*WHAT IS EXPECTED*
Below are records; reproduce exactly the lines from the one that has "index dip: (147, 90)" through the one that has "pinky mcp: (267, 244)", ends included, and nothing more.

Keypoint coordinate data:
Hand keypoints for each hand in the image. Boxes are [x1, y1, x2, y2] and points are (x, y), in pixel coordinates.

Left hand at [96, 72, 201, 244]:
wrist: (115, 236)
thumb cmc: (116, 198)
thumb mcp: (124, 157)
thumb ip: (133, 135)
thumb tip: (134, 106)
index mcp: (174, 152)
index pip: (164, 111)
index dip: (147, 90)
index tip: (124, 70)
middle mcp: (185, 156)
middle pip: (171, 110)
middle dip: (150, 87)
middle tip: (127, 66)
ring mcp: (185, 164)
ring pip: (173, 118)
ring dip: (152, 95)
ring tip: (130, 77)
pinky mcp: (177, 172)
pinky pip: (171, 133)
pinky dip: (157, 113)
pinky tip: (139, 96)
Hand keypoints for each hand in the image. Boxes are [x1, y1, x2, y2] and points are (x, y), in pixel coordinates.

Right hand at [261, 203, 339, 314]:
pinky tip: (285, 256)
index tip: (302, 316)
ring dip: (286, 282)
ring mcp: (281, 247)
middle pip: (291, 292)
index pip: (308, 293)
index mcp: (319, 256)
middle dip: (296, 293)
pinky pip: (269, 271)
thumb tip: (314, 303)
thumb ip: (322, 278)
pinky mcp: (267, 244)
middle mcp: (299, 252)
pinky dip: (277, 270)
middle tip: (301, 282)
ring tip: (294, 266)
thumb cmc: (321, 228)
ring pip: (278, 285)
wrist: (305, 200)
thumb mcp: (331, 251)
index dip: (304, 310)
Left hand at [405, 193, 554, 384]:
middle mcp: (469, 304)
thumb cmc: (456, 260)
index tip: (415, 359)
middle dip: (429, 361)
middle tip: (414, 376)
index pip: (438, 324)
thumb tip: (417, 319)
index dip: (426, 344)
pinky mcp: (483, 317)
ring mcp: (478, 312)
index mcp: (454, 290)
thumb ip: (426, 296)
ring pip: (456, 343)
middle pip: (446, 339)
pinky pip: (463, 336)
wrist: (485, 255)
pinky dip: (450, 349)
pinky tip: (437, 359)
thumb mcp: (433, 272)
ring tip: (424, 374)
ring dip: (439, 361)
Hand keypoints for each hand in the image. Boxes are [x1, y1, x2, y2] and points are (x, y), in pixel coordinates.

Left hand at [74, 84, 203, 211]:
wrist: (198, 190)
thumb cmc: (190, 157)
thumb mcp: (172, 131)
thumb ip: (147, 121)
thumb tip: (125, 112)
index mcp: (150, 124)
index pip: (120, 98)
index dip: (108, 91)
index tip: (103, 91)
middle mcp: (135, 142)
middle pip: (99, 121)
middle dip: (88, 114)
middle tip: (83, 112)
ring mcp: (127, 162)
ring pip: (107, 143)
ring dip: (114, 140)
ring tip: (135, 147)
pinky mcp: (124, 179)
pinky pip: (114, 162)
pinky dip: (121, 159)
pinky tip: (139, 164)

*SOLVED PROBLEM*
index dip: (147, 90)
index tip: (124, 70)
middle mcp: (185, 156)
middle pip: (171, 110)
middle dip: (150, 87)
middle tip: (127, 66)
ring mcp: (185, 164)
ring pip: (173, 118)
ring dip: (152, 95)
ring tip: (130, 77)
pinky mcp: (177, 172)
pinky pip: (171, 133)
pinky dip: (157, 113)
pinky tip: (139, 96)
Hand keypoints for each hand in the image. Boxes are [x1, y1, x2, y2] and points are (x, y), in pixel coordinates.

Right hand at [261, 203, 339, 314]:
pinky tip: (285, 256)
index tip: (302, 316)
ring dip: (286, 282)
ring mcp: (281, 247)
middle pip: (291, 292)
index pip: (308, 293)
index mcp: (319, 256)
middle dip: (296, 293)
pinky pip: (269, 271)
thumb tip: (314, 303)
thumb ip: (322, 278)
pinky mcp: (267, 244)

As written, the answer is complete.